Comme beaucoup d’autres choses dans la vie («rentre à l’intérieur ou tu vas attraper froid», «tu dois t’entraîner si tu veux devenir un athlète», «tu dois étudier si tu veux trouver un emploi un jour»), investir signifie sacrifier un plaisir immédiat en échange d’avantages potentiels dans le futur.

La plupart des professionnels de l’investissement avancent souvent deux raisons principales. Cependant, il en existe une troisième qui mérite d’être prise en considération (suspens hehe !) mais passons d’abord en revue ce que la sagesse commune impose.

Raison 1: Une façon plus intelligente d’atteindre ses objectifs.

Cherchez sur Google «pourquoi investir?» et vous tomberez probablement sur l’une de ces deux affirmations:

«Investir pour faire fructifier votre patrimoine au fil du temps et atteindre vos objectifs futurs».

«Les intérêts composés font travailler votre argent pour vous».

Ce sont les deux mantras de toute institution financière respectable, et cela est à peu près tout.

Pour atteindre certains objectifs, vous avez probablement besoin de plus d’argent que vous n’en possédez actuellement.

En investissant l’argent de votre compte d’épargne dont vous n’avez pas un besoin urgent, vous pourriez atteindre ces objectifs.

Est-ce que cela fonctionne?

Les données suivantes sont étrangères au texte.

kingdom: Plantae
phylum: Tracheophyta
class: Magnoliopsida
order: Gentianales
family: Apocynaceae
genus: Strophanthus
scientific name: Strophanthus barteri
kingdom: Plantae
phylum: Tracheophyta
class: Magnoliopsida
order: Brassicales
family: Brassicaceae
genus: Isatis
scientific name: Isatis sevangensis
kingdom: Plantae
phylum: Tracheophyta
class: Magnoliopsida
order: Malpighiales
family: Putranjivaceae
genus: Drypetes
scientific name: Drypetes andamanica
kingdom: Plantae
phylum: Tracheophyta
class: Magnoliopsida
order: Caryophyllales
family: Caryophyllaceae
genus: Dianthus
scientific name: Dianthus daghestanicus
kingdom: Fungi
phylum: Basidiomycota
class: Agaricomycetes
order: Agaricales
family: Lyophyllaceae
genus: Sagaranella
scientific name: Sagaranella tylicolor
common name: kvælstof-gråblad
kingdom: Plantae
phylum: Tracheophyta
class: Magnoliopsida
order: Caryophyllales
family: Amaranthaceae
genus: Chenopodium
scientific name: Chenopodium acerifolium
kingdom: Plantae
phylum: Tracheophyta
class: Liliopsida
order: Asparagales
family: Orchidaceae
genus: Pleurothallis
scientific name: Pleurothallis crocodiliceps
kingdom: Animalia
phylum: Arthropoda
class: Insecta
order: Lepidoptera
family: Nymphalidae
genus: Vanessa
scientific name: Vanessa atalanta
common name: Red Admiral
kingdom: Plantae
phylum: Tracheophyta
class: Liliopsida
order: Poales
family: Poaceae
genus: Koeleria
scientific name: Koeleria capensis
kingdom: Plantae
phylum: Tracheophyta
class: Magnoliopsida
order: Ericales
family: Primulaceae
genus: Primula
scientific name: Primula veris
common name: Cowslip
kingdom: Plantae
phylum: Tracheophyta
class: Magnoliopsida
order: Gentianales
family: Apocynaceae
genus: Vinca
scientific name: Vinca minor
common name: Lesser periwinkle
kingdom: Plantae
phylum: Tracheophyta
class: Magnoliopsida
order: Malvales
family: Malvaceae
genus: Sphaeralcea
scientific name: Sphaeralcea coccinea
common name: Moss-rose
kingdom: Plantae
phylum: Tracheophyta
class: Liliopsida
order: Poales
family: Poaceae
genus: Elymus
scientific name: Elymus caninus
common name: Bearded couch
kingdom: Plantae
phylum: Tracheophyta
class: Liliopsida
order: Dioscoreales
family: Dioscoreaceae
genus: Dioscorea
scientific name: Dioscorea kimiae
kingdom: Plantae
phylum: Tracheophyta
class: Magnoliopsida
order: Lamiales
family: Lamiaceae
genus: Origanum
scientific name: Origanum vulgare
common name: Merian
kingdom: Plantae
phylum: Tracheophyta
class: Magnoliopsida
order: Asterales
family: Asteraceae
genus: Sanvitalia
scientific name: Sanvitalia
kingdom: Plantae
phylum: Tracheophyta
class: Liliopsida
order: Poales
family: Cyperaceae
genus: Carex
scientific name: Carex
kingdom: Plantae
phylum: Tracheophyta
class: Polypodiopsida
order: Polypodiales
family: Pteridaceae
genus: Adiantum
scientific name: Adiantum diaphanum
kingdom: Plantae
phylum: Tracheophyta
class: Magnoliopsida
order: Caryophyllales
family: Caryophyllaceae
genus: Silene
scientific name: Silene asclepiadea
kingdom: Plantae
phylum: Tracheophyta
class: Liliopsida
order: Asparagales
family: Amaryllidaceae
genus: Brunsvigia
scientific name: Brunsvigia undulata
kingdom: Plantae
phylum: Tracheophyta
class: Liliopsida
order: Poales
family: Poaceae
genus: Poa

Cela dépend dans quoi vous investissez votre argent, mais en moyenne oui (Nous verrons également plus tard pourquoi il ne faut pas toujours se fier aux moyennes).

Tirer parti des intérêts composés.

L’un des avantages d’investir est que, si vous vous y prenez bien, votre argent bénéficie de l’effet boule de neige des intérêts composés, le principal mécanisme d’investissement.

Les conseillers financiers font souvent ce genre de simulation pour illustrer l’effet des intérêts composés:

investissez 100 000 CHF aujourd’hui et laissez-les croître à un taux annuel de 5 % (un chiffre magique dans le secteur financier) et, dans 15 ans, vous vous retrouverez avec presque le double du montant initial. 207 893 CHF pour être précis (graphique 2).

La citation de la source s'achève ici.